W tej sekundzie wybuchnął śmiechem. Wesołek jak widać. Już załapałam co miał na myśli Flowey, kiedy mówił mi, że nie miałam powalonego poczucia humoru. Akurat skoro już o nim wspomniałam – zerknęłam na niego i lekko uśmiechnęłam się. Jego mina... Była po prostu piękna. Wpatrywał się w nieznajomego z wykrzywionymi ustami, a jego powieka drgała. Gdyby miał cokolwiek powiedzieć, zgaduję, że byłoby to „Trzymaj mnie, bo mu przywalę".

– Hej, dzieciaku – Niech lepiej ktoś MNIE przytrzyma, bo to ja go uderzę za to przezwisko – co to za twarz? Jestem aż taki przerażający? (Schlebiasz mi).
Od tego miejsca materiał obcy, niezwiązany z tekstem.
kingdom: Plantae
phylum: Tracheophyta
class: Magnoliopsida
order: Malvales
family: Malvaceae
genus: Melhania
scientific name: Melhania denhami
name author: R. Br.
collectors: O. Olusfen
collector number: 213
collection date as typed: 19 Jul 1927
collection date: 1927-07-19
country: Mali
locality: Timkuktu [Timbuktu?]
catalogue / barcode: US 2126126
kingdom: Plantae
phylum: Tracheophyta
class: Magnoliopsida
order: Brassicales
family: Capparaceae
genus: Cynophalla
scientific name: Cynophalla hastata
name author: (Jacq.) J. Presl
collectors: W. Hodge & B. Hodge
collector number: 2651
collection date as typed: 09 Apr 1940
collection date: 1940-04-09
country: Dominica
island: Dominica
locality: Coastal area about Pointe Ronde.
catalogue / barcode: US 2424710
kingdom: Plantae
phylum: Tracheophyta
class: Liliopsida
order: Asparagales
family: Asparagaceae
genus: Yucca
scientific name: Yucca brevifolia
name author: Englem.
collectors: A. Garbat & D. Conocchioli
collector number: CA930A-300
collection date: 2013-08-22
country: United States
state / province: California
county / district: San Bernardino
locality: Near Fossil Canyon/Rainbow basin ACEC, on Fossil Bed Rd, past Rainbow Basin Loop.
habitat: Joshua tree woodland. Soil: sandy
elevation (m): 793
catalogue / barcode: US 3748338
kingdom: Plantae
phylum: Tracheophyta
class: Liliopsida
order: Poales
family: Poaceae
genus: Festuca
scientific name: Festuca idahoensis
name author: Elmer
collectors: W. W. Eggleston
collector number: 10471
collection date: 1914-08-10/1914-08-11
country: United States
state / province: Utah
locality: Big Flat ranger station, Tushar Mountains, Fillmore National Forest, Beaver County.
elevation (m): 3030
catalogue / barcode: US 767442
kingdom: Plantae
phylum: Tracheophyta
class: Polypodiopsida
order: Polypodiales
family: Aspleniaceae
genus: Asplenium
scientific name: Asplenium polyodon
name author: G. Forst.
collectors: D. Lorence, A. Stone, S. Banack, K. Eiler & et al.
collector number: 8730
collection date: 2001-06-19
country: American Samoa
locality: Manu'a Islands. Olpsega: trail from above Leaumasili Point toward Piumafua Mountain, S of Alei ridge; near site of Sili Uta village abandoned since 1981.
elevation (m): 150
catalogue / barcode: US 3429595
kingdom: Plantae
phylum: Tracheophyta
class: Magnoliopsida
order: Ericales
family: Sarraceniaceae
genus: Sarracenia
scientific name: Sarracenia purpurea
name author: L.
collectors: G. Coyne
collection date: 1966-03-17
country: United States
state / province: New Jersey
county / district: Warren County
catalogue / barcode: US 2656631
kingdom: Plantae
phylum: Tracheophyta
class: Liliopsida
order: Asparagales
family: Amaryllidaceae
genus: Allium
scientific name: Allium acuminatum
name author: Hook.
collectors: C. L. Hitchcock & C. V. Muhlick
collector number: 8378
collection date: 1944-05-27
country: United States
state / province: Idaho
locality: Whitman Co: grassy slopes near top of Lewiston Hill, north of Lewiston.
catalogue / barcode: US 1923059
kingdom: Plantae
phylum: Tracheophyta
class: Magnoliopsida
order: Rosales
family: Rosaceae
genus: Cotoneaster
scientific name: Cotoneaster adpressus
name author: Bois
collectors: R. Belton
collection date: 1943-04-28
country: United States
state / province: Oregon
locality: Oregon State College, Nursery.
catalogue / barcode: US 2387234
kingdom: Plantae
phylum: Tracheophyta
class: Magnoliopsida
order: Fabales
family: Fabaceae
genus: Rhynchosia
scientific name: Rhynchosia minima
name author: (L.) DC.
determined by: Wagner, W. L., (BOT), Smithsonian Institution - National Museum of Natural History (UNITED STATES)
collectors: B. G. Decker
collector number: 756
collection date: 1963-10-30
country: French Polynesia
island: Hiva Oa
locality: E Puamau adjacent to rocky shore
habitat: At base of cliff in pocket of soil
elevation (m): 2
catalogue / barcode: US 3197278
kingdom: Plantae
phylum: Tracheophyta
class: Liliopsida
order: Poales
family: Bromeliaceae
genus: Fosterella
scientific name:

– Przerażający? Czy ty w ogóle wiesz co to znaczy?

– Nie przejmuj się. Nie zabiję cię – kontynuował, całkowicie ignorując mnie. – Nie mam zamiaru rujnować mojemu szefowi zabawy – Łaskawca... – Poza tym raczej nie jestem twoim jedynym problemem.

– Czekaj! Nie wiesz jak... przejść...

Zniknął. Wyparował, wchłonął w ziemię, rozpłynął się... Nie wiem! Boom, i go nie ma!

– Frisk! – wydarł mi się do ucha chwaścik. – Wracaj z krainy marzeń do rzeczywistości. Nie dasz rady tego przeskoczyć?

– Czekaj... CO? – Witaj, poker face, dawno nie widziała cię na swoim obliczu. – Aaa, chodzi ci o przepaść...

Uderzył liściem w jeden z płatków.

– Jak zawsze, kwiatek musi robić wszystko... Odstaw mnie!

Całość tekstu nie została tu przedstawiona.